Wer mit einem maroden Kiefer zum Zahnarzt geht und sich dort seine Zähne sanieren lassen will, bekommt oftmals auch eine Röntgenaufnahme seines Kiefers. Auf diesem Röntgenbild lassen sich die Grundlagen des Knochenbaus feststellen. Wird ein Knochenaufbau des Kieferknochens benötigt, so ist dies eine schwierige und langwierige Geschichte, die für den betreffenden Menschen manchmal unangenehm sein kann. So ist es zum Beispiel nach einem Knochenkrebs im Mund-Kiefer-Bereich wichtig, die Grundlage zu erhalten. Durch Entnahme von Knochenmarkszellen im Beckenkamm, können die Knochenzellen in einer speziellen Lösung angezüchtet und zu einem späteren Zeitpunkt eingepflanzt werden. Ganz wichtig ist hierbei eine saubere Arbeit, denn je nach Größe der vorherigen Knochenentfernung, muß der Kiefer neu anmodelliert werden. Auch dies fordert vom behandelten Arzt ein großes Geschick, muß sich die Knochenmasse an die neue Umgebung gewöhnen und mit dieser fest verwachsen um Stabilität zu bieten. Durch Schienung des Knochens mittels Schrauben und Platten, bietet sich dem Patienten die Sicherheit, das der Knochen richtig zusammen wächst.

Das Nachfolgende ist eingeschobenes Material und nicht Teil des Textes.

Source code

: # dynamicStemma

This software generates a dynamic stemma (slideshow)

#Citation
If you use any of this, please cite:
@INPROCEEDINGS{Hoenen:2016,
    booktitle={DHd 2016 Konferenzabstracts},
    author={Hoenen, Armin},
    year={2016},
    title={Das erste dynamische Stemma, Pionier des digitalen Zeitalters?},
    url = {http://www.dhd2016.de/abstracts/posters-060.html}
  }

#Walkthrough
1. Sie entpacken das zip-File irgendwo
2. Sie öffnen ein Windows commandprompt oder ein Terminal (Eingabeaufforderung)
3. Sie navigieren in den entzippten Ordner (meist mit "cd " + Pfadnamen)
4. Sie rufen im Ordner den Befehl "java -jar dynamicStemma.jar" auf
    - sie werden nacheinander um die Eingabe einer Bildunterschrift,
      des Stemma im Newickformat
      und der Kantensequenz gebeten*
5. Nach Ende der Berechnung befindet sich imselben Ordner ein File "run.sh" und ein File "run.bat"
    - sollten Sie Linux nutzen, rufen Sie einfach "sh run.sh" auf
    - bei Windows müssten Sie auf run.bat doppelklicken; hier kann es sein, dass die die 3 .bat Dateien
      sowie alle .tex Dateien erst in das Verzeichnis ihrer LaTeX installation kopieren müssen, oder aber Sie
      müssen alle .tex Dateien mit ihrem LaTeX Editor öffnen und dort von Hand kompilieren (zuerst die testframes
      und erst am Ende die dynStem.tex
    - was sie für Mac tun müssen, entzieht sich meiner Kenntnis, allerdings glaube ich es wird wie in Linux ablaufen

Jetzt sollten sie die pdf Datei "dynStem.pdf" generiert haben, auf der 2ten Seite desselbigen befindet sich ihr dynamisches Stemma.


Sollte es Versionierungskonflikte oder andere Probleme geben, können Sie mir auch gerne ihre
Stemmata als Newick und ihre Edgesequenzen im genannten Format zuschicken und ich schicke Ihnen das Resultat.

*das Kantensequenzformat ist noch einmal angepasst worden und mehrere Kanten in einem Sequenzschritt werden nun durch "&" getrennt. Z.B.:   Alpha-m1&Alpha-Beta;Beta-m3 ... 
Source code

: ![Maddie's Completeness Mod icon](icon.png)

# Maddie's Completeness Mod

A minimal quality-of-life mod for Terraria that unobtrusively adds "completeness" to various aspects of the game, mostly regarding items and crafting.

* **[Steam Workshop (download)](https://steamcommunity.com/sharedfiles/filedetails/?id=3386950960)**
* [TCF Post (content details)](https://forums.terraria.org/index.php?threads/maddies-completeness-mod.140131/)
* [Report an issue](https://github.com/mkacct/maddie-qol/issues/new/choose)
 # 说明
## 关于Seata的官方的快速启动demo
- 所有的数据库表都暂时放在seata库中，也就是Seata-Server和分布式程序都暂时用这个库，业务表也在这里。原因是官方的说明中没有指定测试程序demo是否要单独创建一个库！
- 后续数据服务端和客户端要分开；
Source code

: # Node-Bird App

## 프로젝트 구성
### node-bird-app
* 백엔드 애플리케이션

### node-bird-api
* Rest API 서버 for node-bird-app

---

Knochenaufbau ist für das gesunde Wachstum der Zähne verantwortlich
Zwar ist die Procedur langwierig und nicht gerade einfach, aber mit einem neuen Knochen, lassen sich auch die Zähne dann wieder richtig herstellen. Außerdem ist es ein Mittel der Wahl nach Unfällen mit Gesichtsverletzungen, wenn Knochenteile abgesprungen oder zerstört worden sind. Ein gut modellierter neuer Knochen im Kieferbereich läßt eine Unebenheit im Gesicht ausschließen und bietet dem Patienten eine gute Grundlage für ein neues Leben mit neuen Zähnen.